One of the defining features which make creating infrastructure in the cloud is resilience. The ability to create fault-tolerant structures which can stand the test of geographic and technical disasters. But how do you test that the architecture that you have created is fault-tolerant?
That is where Chaos Engineering comes in. It is defined as “A process that involves testing a distributed system to make sure that it can stand any failures in individual components”.
The idea behind Chaos Engineering is to introduce faults and try to break systems intentionally to see how the system responds and based on the findings, the system can be made more robust and fault-tolerant by fixing the issues.
Most major organizations organize Chaos Engineering game days where teams will try to break a system as a challenge, each uncovered fault means there is a flaw in the resilience of the system which needs to be fixed before an outage crashes it or a hacker can exploit it.
Probably the more famous example of a major organization using chaos engineering is Netflix. Netflix currently employs four full-time Chaos Engineers who routinely work on disrupting production environments.
Netflix has also created in-house software (Called Chaos Monkey) which does the same – throwing a monkey wrench in a perfect working environment and uncovers how the instances and the critical services react to disruption and test if they have self-healing potential that saves millions down the line by patching vulnerabilities in advance.
AWS is not far behind releasing the AWS Fault injection Simulator (FIS) service which allows you to introduce real-world scenarios and faults into your AWS environment in a controlled way.

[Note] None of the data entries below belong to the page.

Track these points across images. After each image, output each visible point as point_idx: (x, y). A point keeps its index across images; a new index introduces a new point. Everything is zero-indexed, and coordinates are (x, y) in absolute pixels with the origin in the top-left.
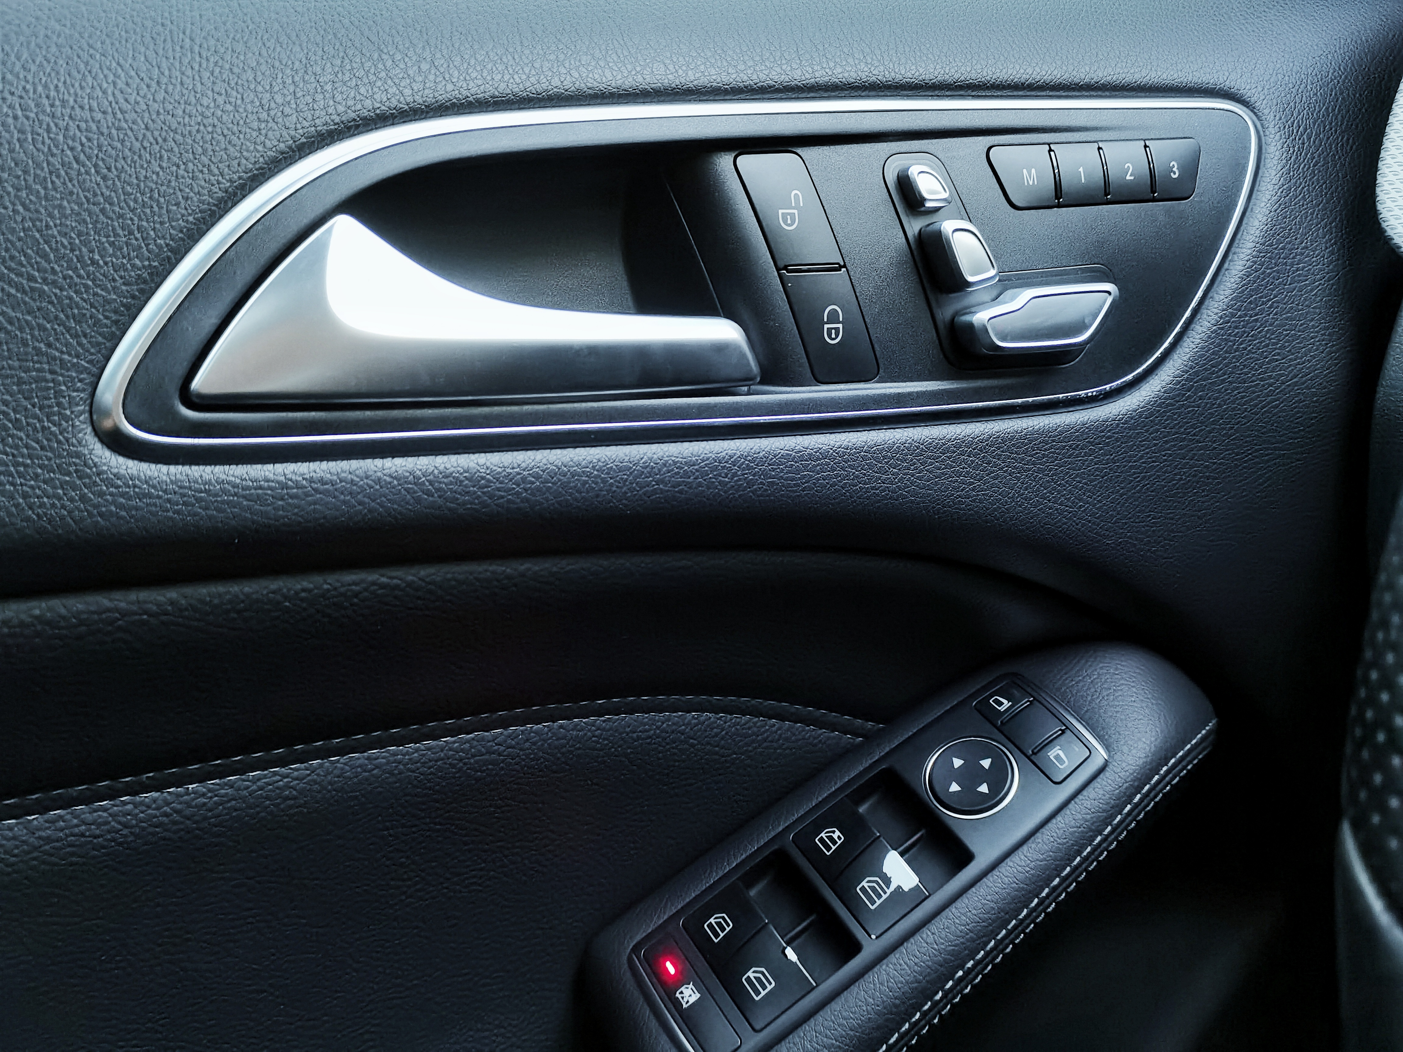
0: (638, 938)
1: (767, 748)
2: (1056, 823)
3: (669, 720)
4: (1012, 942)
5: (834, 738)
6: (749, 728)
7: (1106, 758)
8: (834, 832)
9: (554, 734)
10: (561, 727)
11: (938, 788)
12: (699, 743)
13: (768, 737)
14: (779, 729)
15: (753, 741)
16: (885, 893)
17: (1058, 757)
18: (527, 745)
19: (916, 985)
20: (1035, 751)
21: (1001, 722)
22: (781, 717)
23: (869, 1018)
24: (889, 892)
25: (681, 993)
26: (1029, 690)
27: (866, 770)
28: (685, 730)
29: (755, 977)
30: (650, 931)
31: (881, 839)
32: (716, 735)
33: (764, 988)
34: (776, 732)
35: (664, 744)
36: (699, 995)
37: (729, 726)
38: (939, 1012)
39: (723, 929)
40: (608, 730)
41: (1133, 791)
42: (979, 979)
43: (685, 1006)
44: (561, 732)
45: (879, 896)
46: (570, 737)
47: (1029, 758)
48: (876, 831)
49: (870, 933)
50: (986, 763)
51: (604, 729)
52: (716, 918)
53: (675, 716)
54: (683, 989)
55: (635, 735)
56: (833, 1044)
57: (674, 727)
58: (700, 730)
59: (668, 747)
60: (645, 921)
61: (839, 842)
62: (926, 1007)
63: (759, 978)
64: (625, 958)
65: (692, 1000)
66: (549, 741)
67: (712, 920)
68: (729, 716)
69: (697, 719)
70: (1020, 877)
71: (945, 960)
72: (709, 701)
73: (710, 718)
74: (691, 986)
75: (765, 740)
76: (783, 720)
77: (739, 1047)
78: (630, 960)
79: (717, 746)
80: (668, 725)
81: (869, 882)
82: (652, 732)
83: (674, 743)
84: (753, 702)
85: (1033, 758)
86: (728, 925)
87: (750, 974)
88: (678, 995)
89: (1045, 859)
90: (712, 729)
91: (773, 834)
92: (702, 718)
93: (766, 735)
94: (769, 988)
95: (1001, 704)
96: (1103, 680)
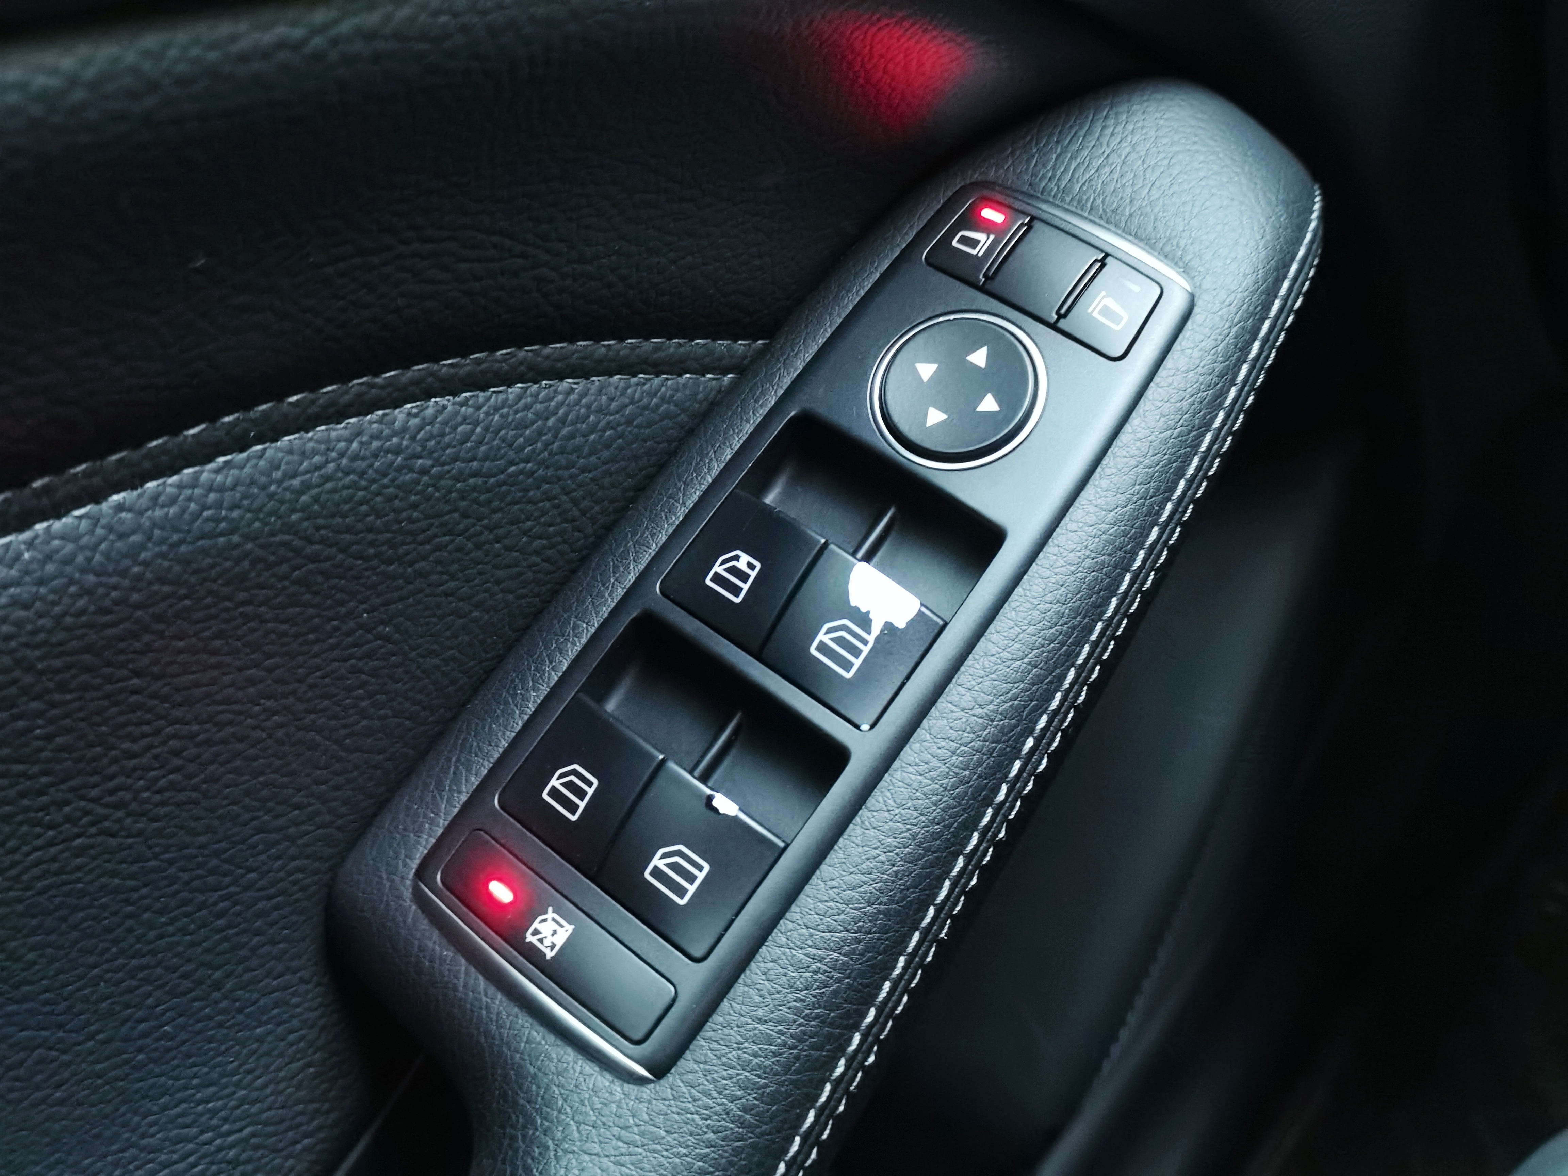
0: (421, 851)
1: (571, 436)
2: (1134, 432)
3: (359, 434)
4: (1098, 661)
5: (685, 386)
6: (527, 407)
7: (1189, 290)
8: (737, 558)
9: (110, 529)
10: (120, 507)
11: (904, 427)
12: (437, 462)
13: (566, 415)
14: (583, 395)
15: (540, 433)
16: (865, 642)
17: (1106, 311)
18: (50, 568)
19: (961, 789)
20: (1063, 311)
21: (985, 276)
22: (582, 372)
23: (897, 873)
24: (871, 639)
25: (536, 932)
26: (1017, 205)
27: (760, 429)
28: (400, 444)
29: (667, 865)
30: (440, 831)
31: (832, 547)
32: (466, 439)
33: (691, 879)
34: (577, 403)
35: (363, 483)
36: (570, 928)
37: (487, 414)
38: (1006, 817)
39: (581, 794)
40: (233, 488)
41: (1247, 337)
42: (1058, 739)
43: (549, 954)
44: (122, 522)
45: (856, 652)
46: (148, 524)
47: (1054, 327)
48: (818, 537)
49: (858, 722)
50: (979, 358)
51: (222, 489)
52: (562, 776)
53: (371, 422)
54: (536, 925)
55: (296, 482)
56: (844, 940)
57: (376, 444)
58: (431, 437)
59: (374, 487)
60: (426, 816)
61: (753, 574)
62: (986, 820)
63: (676, 863)
64: (407, 894)
65: (560, 940)
66: (103, 546)
67: (555, 782)
68: (481, 394)
69: (416, 416)
70: (1093, 544)
71: (1002, 730)
72: (432, 374)
73: (444, 407)
74: (550, 914)
75: (563, 421)
76: (586, 376)
77: (674, 1000)
78: (419, 897)
79: (474, 459)
80: (362, 443)
81: (829, 631)
82: (331, 466)
83: (385, 475)
84: (521, 354)
85: (1062, 324)
86: (590, 784)
87: (657, 861)
88: (530, 938)
89: (1129, 501)
90: (454, 429)
91: (620, 592)
92: (430, 412)
93: (561, 412)
94: (701, 876)
95: (974, 243)
96: (1143, 153)
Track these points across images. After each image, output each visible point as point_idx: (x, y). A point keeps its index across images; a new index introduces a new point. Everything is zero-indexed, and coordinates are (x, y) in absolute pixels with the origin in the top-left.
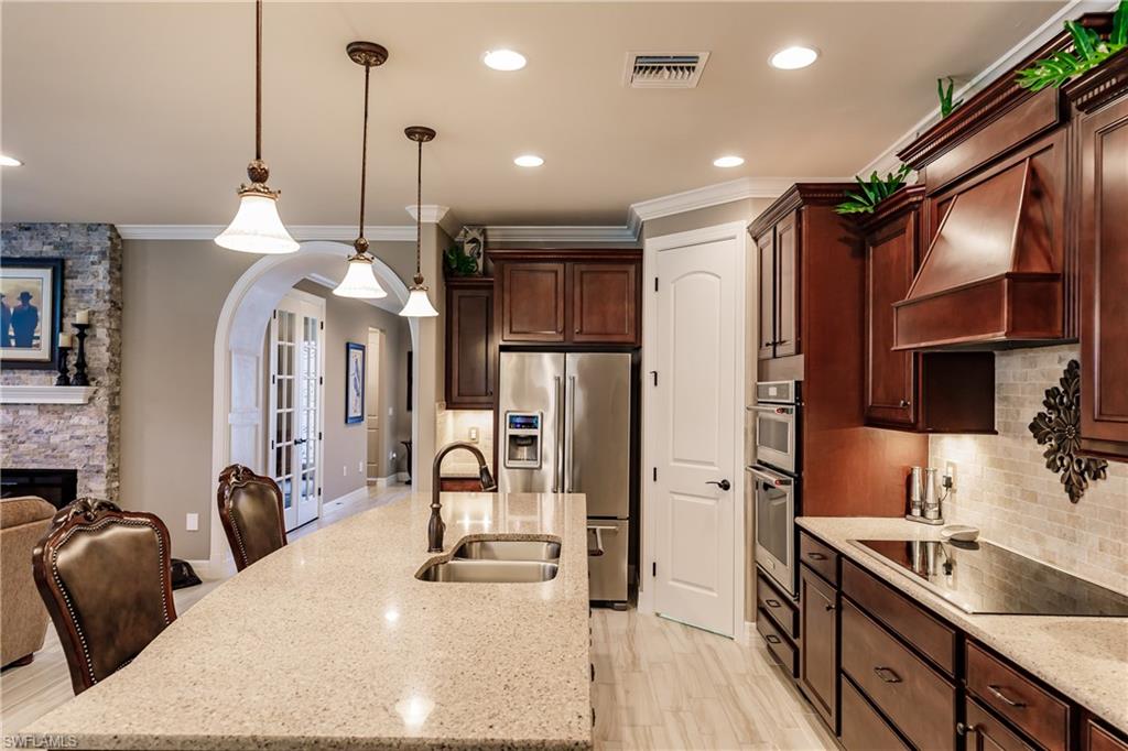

AWS Fault Injection Simulator works by creating experiments – a set of rules that can test your environment. It can be load tests where AWS randomly increases the CPU and memory on the instances and see how they perform, simulating a natural change in traffic commonly seen during a sale or a shopping event or promotion.
Similar scenarios like the one we will test would be how the environment fares when one instance has gone “down” and simulating the response to downtime.
To get started with AWS FIS, search for FIS in the menu and click on the experiment template.
Give it a name and description and click “add” actions
You will be greeted by many AWS-managed actions, for our scenario mentioned above we want to see how the environment will respond if a couple of instances were to be randomly shut down.
We then save the action, then add an action that makes FIS wait for 5 minutes so that we can monitor logs and see if there are scaling actions taking place to add the missing instances and consume logs for a better understanding of how the system behaves.
You can add stop conditions to stop the experiment controlling the level of disruption if you are running this in a Production environment (recommended). Additionally, you can configure logging allowing AWS FIS to automatically send the logs of the experiment on top of the logs you are actively looking at for the infrastructure.
AWS FIS lets you practice Chaos Engineering safely on your account, allowing you to get the benefits of knowingly tinkering with your account in a secure, monitored way and pinpoint gaps in the infrastructure, hidden points of failure or security lapses etc and work to rectify them resulting in a stronger, more fault-tolerant and resilient infrastructure.